| Aim of the exercise |
Copy every line in the records below that contains the word "prejudice".

| Supplied entries |
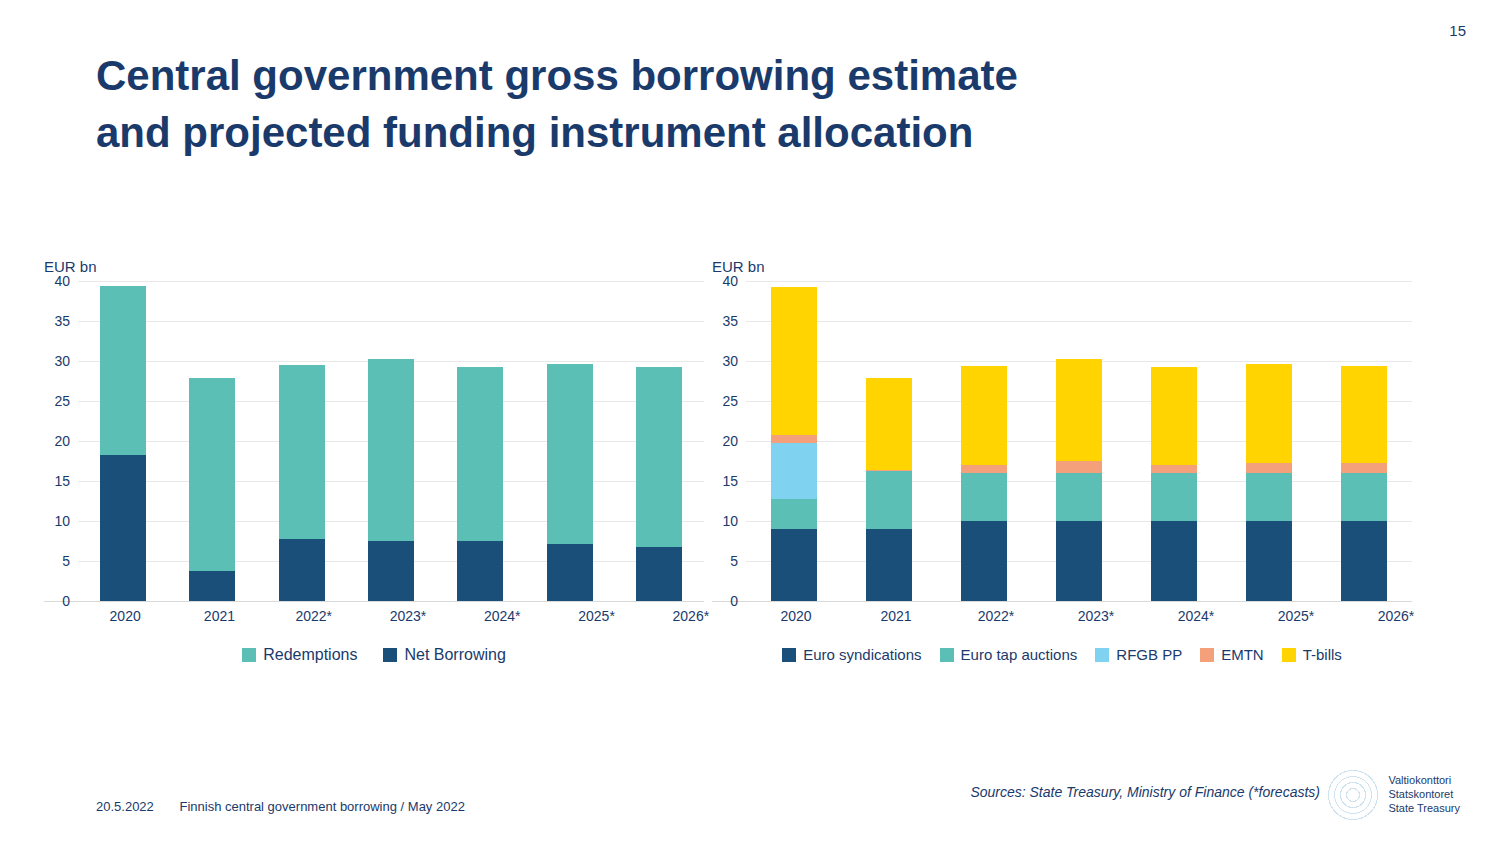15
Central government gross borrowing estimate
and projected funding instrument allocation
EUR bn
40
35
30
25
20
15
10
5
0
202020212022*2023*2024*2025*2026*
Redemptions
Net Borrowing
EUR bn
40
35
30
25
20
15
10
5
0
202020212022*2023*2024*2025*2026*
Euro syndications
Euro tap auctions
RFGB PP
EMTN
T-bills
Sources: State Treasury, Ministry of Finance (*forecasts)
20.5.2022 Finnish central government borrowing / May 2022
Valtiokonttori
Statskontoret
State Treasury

* * *

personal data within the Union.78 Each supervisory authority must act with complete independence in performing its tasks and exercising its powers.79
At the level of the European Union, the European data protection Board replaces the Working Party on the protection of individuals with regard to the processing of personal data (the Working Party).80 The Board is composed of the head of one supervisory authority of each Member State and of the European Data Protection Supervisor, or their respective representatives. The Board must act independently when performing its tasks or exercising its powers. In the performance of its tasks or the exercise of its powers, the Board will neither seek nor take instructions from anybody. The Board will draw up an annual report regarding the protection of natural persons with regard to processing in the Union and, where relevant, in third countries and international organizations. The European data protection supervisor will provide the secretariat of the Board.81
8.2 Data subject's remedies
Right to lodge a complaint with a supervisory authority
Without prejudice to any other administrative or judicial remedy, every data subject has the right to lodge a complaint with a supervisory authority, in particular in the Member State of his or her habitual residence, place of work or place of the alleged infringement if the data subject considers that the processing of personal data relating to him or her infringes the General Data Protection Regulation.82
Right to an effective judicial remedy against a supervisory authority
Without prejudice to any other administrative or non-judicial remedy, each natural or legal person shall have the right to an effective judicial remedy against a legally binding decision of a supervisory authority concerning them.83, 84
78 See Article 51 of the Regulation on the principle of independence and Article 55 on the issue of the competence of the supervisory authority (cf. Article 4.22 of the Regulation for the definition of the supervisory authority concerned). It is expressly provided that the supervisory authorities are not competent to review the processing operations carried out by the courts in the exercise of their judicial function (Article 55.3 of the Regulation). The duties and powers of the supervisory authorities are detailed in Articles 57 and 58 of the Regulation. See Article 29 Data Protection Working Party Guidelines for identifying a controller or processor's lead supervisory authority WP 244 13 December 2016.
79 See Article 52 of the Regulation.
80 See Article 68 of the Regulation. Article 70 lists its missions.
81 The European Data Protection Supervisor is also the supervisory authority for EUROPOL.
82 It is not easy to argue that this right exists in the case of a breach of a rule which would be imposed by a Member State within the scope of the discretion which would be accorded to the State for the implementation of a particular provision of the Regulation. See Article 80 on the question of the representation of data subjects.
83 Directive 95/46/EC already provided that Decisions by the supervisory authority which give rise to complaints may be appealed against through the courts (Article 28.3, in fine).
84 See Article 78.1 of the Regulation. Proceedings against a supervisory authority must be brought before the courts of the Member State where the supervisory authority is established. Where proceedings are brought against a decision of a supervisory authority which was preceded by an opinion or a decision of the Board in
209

| Solution for this task |
Without prejudice to any other administrative or judicial remedy, every data subject has the right to lodge a complaint with a supervisory authority, in particular in the Member State of his or her habitual residence, place of work or place of the alleged infringement if the data subject considers that the processing of personal data relating to him or her infringes the General Data Protection Regulation.82
Without prejudice to any other administrative or non-judicial remedy, each natural or legal person shall have the right to an effective judicial remedy against a legally binding decision of a supervisory authority concerning them.83, 84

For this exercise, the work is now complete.